Erçakmak’ı kim korudu’Madımak katliamı davasının kırmızı bültenle aranan 18 yıllık firari sanığı Cafer Erçakmak’ın Sivas’ta yaşamını yitirmesi ve sessiz sedasız toprağa verilmesi kuşkulara yol açarken, ihmal iddialarını da gündeme getirdi. Bir türlü yakalanamamasında sorumlu olarak gösterilen Sivas Emniyet Müdürlüğü sessizliğe büründü. Pir Sultan Abdal Kültür Derneği Genel Başkan Yardımcısı Mustafa Özarslan, “Cafer Erçakmak’ın suç ortaklarından 33’ü 18 yıldır cezaevindeyken ve ömür boyu da orada kalacakken, ona bu korumayı kim sağladı, kim korudu, kolladı, adaletten kim kaçırdı” diye sordu.

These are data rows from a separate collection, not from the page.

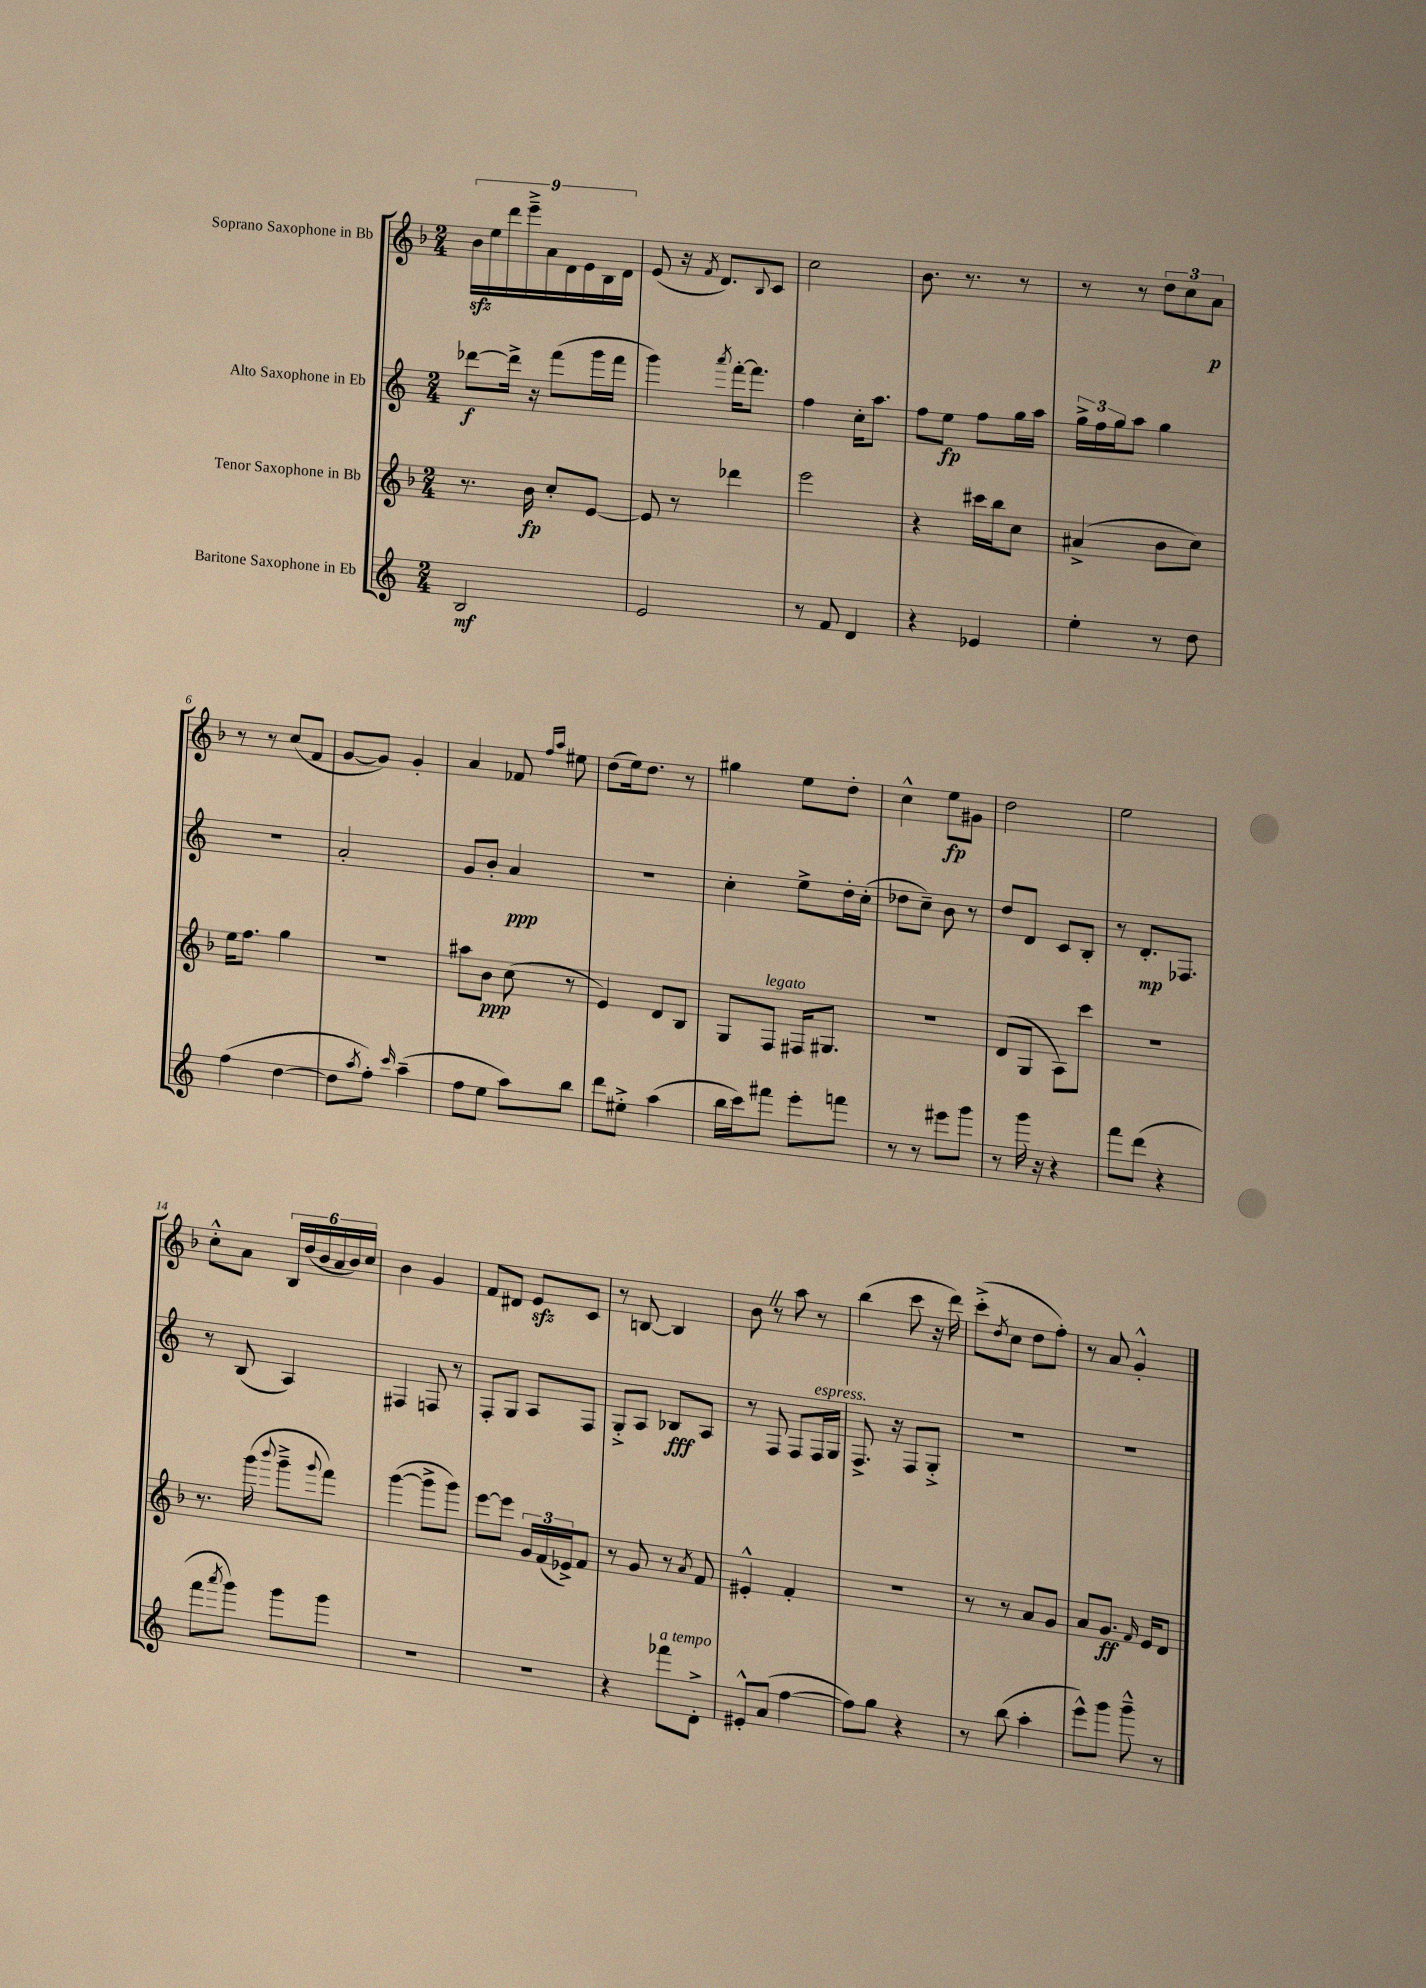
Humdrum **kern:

**kern	**kern	**kern	**kern
*staff4	*staff3	*staff2	*staff1
*clefG2	*clefG2	*clefG2	*clefG2
*k[]	*k[b-]	*k[]	*k[b-]
*M2/4	*M2/4	*M2/4	*M2/4
2B/	8.r	[8ddd-\L	18b-\LL
.	.	.	18ee\
.	.	.	18ddd\
.	.	16ddd-^\]Jk	.
.	.	.	18eee~^\
.	16b-\	16r	.
.	.	.	18a\
.	8cc'/L	(8fff\L	.
.	.	.	18d\
.	.	.	18e\
.	[8e/J	16ggg\L	.
.	.	.	18B-\
.	.	16fff\JJ	.
.	.	.	18d\JJ
=	=	=	=
2e/	8e/]	4ggg\)	(8e/
.	8r	.	16r
.	.	.	8qf/
.	.	.	8.d/L)
.	.	8qaaa/	.
.	4ddd-\	[16fff'\LK	.
.	.	8.fff\]J	.
.	.	.	8qqB-/
.	.	.	8c/J
=	=	=	=
8r	2eee\	4ff\	2cc\
8f/	.	.	.
4d/	.	16cc'\LK	.
.	.	8.aa\J	.
=	=	=	=
4r	4r	8ff\L	8.b-\
.	.	8ee\J	.
.	.	.	8.r
4e-/	16ccc#\LL	8ff\L	.
.	16bb-\J	.	.
.	8cc\J	16gg\L	8r
.	.	16aa\JJ	.
=	=	=	=
4ee'\	(4a#^/	24gg^\LL	8r
.	.	24ff\	.
.	.	24gg\J	.
.	.	8aa\J	8r
8r	8b-\L	4gg\	12dd\L
.	.	.	12cc\
8dd\	8cc\J)	.	.
.	.	.	12a\J
=	=	=	=
(4ff\	16ee\LK	2r	8r
.	8.ff\J	.	.
.	.	.	8r
[4dd\	4gg\	.	(8cc/L
.	.	.	8f/J
=	=	=	=
8dd\]L	2r	2a'/	[8g/L
8qaa/	.	.	.
8ff'\J)	.	.	8g/]J)
16qqccc/	.	.	.
(4aa~\	.	.	4g'/
=	=	=	=
8ff\L	8aa#\L	8g/L	4a/
8ee\J	8b-\J	8b'/J	.
8aa\L)	(8cc\	4a/	8f-/
.	.	.	16qqff/LL
.	.	.	16qqaa/JJ
8bb\J	8r	.	8ee#\
=	=	=	=
8ddd\L	4e/)	2r	(8dd\L
8ee#'^\J	.	.	16ee\k)
.	.	.	8.dd\J
(4aa\	8d/L	.	.
.	8B-/J	.	8r
=	=	=	=
16bb\LL	8G/L	4cc'\	4gg#\
16ccc\J)	.	.	.
8fff#\J	8F/J	.	.
8eee'\L	16F#/LK	8ee^\L	8ee\L
.	8.G#/J	.	.
8fff\J	.	16dd'\L	8dd'\J
.	.	(16cc'\JJ	.
=	=	=	=
8r	2r	8dd-\L	4cc^^\
8r	.	8cc~\J)	.
8eee#\L	.	8b\	8ee\L
8ggg\J	.	8r	8g#\J
=	=	=	=
8r	(8d/L	8dd/L	2dd\
16ggg\	8G/J	8d/J	.
16r	.	.	.
4r	8A\L)	8c/L	.
.	8ccc\J	8B'/J	.
=	=	=	=
8fff\L	2r	8r	2ee\
(8ddd\J	.	8.d'/L	.
4r	.	.	.
.	.	8.F-/J	.
=	=	=	=
8fff\L	8.r	8r	8cc'^^\L
8qaaa/	.	.	.
8ggg\J)	.	(8B/	8a\J
.	(16ggg\	.	.
.	8qqbbb-/	.	.
8ggg\L	8ggg~^\L	4A/)	24B-/LL
.	.	.	(24dd/
.	.	.	24b-/
.	8qqggg/	.	.
8ggg\J	8fff\J)	.	24a/
.	.	.	24b-/)
.	.	.	24cc/JJ
=	=	=	=
2r	([4ggg\	4F#/	4b-\
.	8ggg^\]L	8F/	4g/
.	8ggg\J)	8r	.
=	=	=	=
2r	[8eee\L	8F'/L	8f/L
.	8eee\]J	8G/J	8d#/J
.	24g/LL	8A/L	8e/L
.	(24f/	.	.
.	24e-^/J)	.	.
.	8f/J	8F/J	8c/J
=	=	=	=
4r	8r	8G'^/L	8r
.	8g/	8A/J	[8B/
8fff-\L	8r	8B-/L	4B/]
.	8qa/	.	.
8d'^\J	8f/	8A/J	.
=	=	=	=
8e#'^^/L	4e#'^^/	8r	8b-\
(8a/J	.	8F/	8r
[4ff\	4f'/	8F/L	8aa\
.	.	16F/L	8r
.	.	16G/JJ	.
=	=	=	=
8ff\]L)	2r	8.F^/	(4bb-\
8gg\J	.	.	.
.	.	16r	.
4r	.	8F/L	8ccc\
.	.	8G'^/J	16r
.	.	.	16ddd\)
=	=	=	=
8r	8r	2r	(8ccc'^\L
.	.	.	8qdd/
(8bb\	8r	.	8cc\J
4aa'\	8a/L	.	8dd\L
.	8g/J	.	8ff'\J)
=	=	=	=
8eee^^\L)	8a/L	2r	8r
8ggg\J	8.g/J	.	8a/
8ggg~^^\	.	.	4g'^^/
.	16qqf/	.	.
.	16e/LK	.	.
8r	8d/J	.	.
==	==	==	==
*-	*-	*-	*-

‘Fransa’da olduğu bilgisi aldatmaca mıydı’
Madımak Oteli’nde 33 aydının yakılarak katledilmesinin azmettiricisi olarak gösterilen eski Refah Partisi Belediye Meclis Üyesi Cafer Erçamak’ın ölüm haberi kuşkuyla karşılandı. Sivas Emniyeti, 21 Haziran’da mahkemeye gönderdiği yazıda, Erçakmak’ı sadece eşi ve oğullarının evinde aradıklarını ve yakalayamadıklarını belirtmişti. Bu durum da Erçakmak’ın, ailenin oturduğu Örtülüpınar Mahallesi’nin dışında aranmadığı sonucunu doğurdu. Eğer Emniyet, mahkemeden karar çıkartarak, ailenin telefonlarını dinleme yoluna gitseydi Erçakmak’a ulaşabilirdi. Ancak atılması gereken birçok adım atılmadı. Bu durum da “Mahkeme kararı olmasına karşın Erçakmak gerçekten aranıyor muydu? Aranıyor ise neden yakalanamadı? Türkiye’de olan bir kişi ailesi takip edilerek ulaşılamaz mıydı? Fransa’da olduğu bilgisi aldatmaca mıydı, gerçekten Fransa’da ise yurda nasıl giriş yaptı” sorularını gündeme getirdi. Erçakmak’ın ölüm haberi basına yansımasının ardından oğulları Ergün ile Yalçın Erçakmak telefonlarını kapatarak sessizliğe gömüldü.
Sivas davasında katledilenlerin yakınlarının avukatı Şenal Sarıhan, ölen kişinin gerçekten Erçakmak olup olmadığını belirlenmesi için önceki gün Ankara 11. Ağır Ceza Mahkemesi’ne başvurmuştu. Ceza Muhakemesi Yasası’nın 87. maddesi, “Gömülmüş bulunan bir ceset, incelenmesi veya otopsi yapılması için mezardan çıkarılabilir. Bu husustaki karar, soruşturma evresinde Cumhuriyet savcısı, kovuşturma evresinde mahkeme tarafından verilir. Mezardan çıkarma kararı, araştırmanın amacını tehlikeye düşürmeyecekse ve ulaşılması da zor değilse ölünün bir yakınına derhal bildirilir” hükmünü düzenliyor. Bu nedenle Ankara’daki mahkeme önümüzdeki günlerde önce savcının görüşünü alacak, daha sonra mezarın açılıp açılmamasına karar verecek. Sarıhan, mezarın açılarak DNA testi yapılması ve ölenin gerçekten Cafer Erçakmak olduğunun anlaşılması halinde başta İçişleri Bakanı olmak üzere Sivas Emniyeti ve diğer yetkilliler hakkında suç duyurusunda bulunacaklarını söyledi.
Örtülüpınar Mahallesi Muhtarı Rüşdü Delice ise iki ay önce Erçakmak’ın kanser olduğu ve durumunun ağılaştığı söylentisinin kendilerine ulaştığını kaydetti. Delice, emniyetin de en son 1 ay önce gelip Erçakmak’a baktığını dile getirdi.